Kapolda Jabar Tetapkan 7 Tersangka Perusakan Vila Retret Pelajar Kristen di Sukabumi, Desakan Penegakan Hukum Menguat
Pena Insight
Kabupaten Sukabumi, 2 Juli 2025 – Kapolda Jawa Barat Irjen Pol Rudi Setiawan mengumumkan bahwa tujuh orang telah ditetapkan sebagai tersangka dalam kasus perusakan vila yang digunakan sebagai lokasi retret rohani oleh pelajar Kristen di Kampung Tangkil, Kecamatan Cidahu. Peristiwa yang terjadi pada Jumat (27/6) itu terekam dalam video dan menyebar luas di media sosial, memicu kecaman publik dan seruan penegakan hukum yang tegas.
Video yang menampilkan sekelompok orang merusak vila yang digunakan untuk kegiatan ibadah pelajar Kristen itu viral sejak akhir pekan lalu. Publik menilai tindakan tersebut tidak hanya melanggar hukum, tapi juga berpotensi merusak kerukunan umat beragama yang telah lama dijaga di wilayah Jawa Barat.
Kapolda Jawa Barat menegaskan bahwa proses hukum terhadap para pelaku akan dijalankan secara profesional dan transparan. Ia menyebut bahwa hingga saat ini sudah tujuh orang ditetapkan sebagai tersangka berdasarkan bukti video, saksi, dan pengakuan. “Tidak ada tempat bagi intoleransi,” tegas Irjen Rudi.
Anggota Komisi III DPR dari Fraksi Gerindra, Martin Daniel Tumbelaka, mendesak Polri untuk tidak berhenti pada tujuh tersangka. Ia meminta agar seluruh pelaku yang terlibat dalam aksi kekerasan dan perusakan diproses hukum. “Negara tidak boleh tunduk kepada tekanan kelompok yang mencederai Pancasila dan hukum,” ujarnya.

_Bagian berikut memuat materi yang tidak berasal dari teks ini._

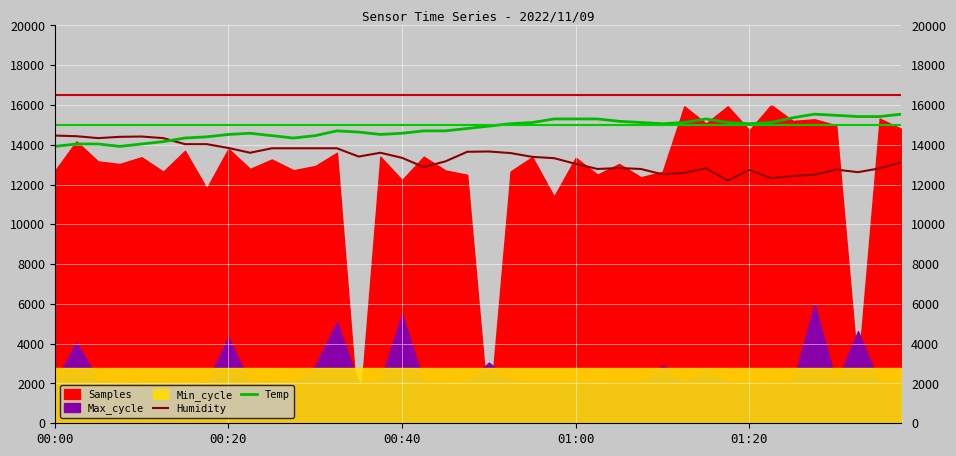

What is the maximum value for Humidity?

14464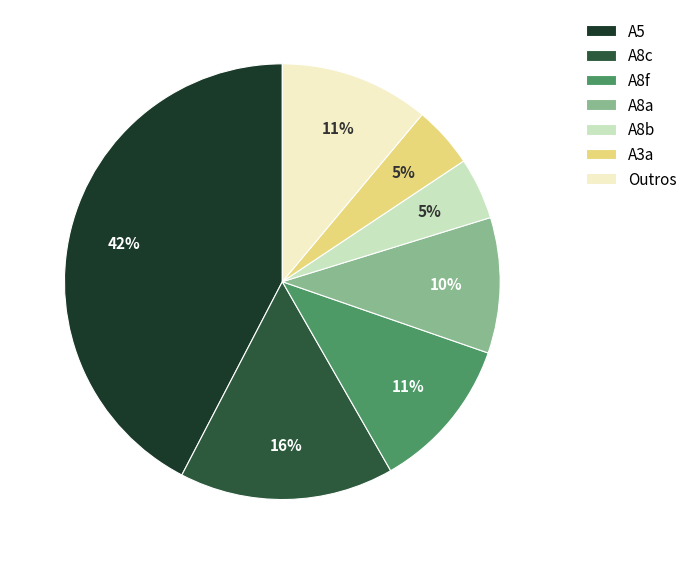

What percentage is the A5 slice, to the nearest percent?

42%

Sejumlah organisasi masyarakat sipil dan aktivis HAM menyerukan agar proses hukum berjalan tegas, namun tetap mengedepankan kehati-hatian agar tidak memicu ketegangan antarumat beragama. Mereka mengingatkan pentingnya rekonsiliasi sosial pasca-insiden dan perlunya peran tokoh agama dalam meredakan situasi.
Para ahli hukum menekankan bahwa kegiatan retret atau ibadah agama apapun dijamin oleh konstitusi dan tidak bisa diganggu oleh pihak manapun. Tindakan massa yang menyerang vila retret pelajar Kristen dianggap sebagai pelanggaran terhadap hak-hak konstitusional warga negara.

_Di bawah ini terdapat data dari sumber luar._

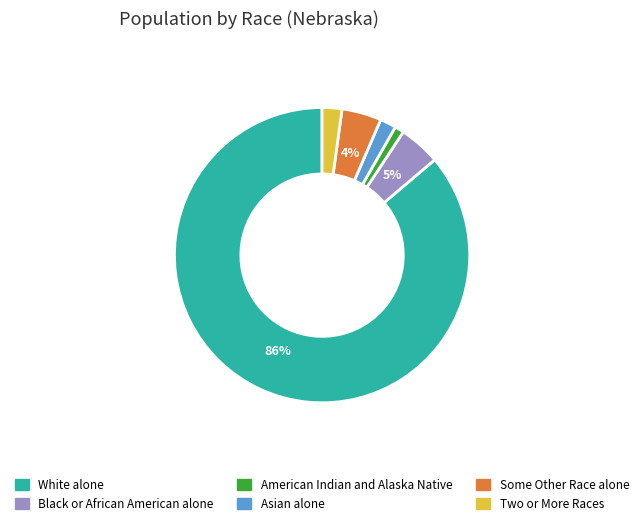

To the nearest percent, what is the combined percentage of American Indian and Alaska Native and White alone?

87%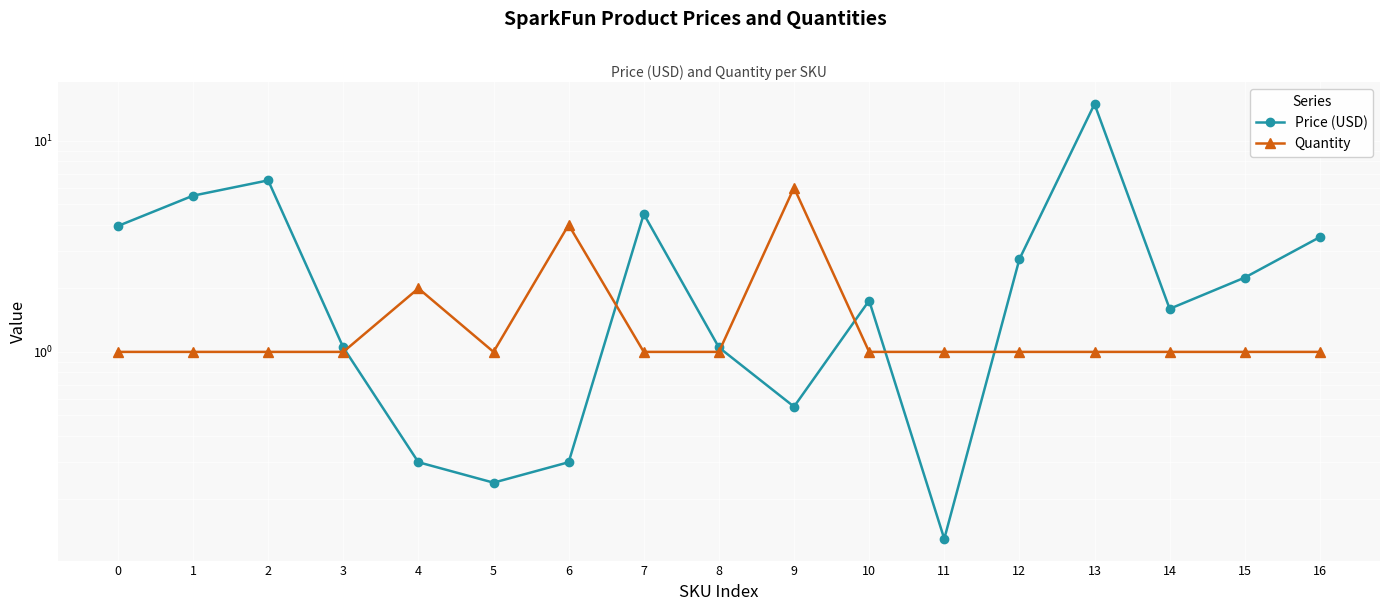

Which series has the widest spread of values?

Price (USD)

Aktivis lintas iman menilai bahwa pemerintah daerah di Sukabumi harus ikut bertanggung jawab mencegah terjadinya intoleransi di wilayahnya. Pemkab diminta lebih proaktif menjaga toleransi antarumat dan tidak lepas tangan dalam isu-isu sensitif yang berakar pada diskriminasi.
Insiden ini menambah daftar panjang pelanggaran terhadap kelompok minoritas agama di Indonesia. Para pengamat menilai bahwa pemerintah dan aparat penegak hukum perlu membuktikan keberpihakan pada konstitusi, bukan pada tekanan massa, terutama dalam konteks perlindungan terhadap minoritas.
Kapolda menyebutkan bahwa polisi masih membuka pintu bagi masyarakat yang memiliki informasi tambahan terkait pelaku lain yang belum tertangkap. Langkah ini diambil untuk memastikan seluruh pelaku benar-benar bertanggung jawab atas tindakan mereka di hadapan hukum.
Insiden Cidahu dinilai sebagai bukti perlunya penguatan program deradikalisasi dan pendidikan toleransi di masyarakat. Para akademisi menyarankan agar negara lebih aktif memasukkan materi keberagaman dalam sistem pendidikan dan program pembinaan masyarakat.
Kasus ini menjadi sorotan nasional, dan publik menanti apakah Polri benar-benar akan menindak semua pelaku tanpa pandang bulu. Hasil akhir dari kasus ini akan menentukan kredibilitas pemerintah dan aparat hukum dalam menegakkan prinsip-prinsip keadilan dan keberagaman.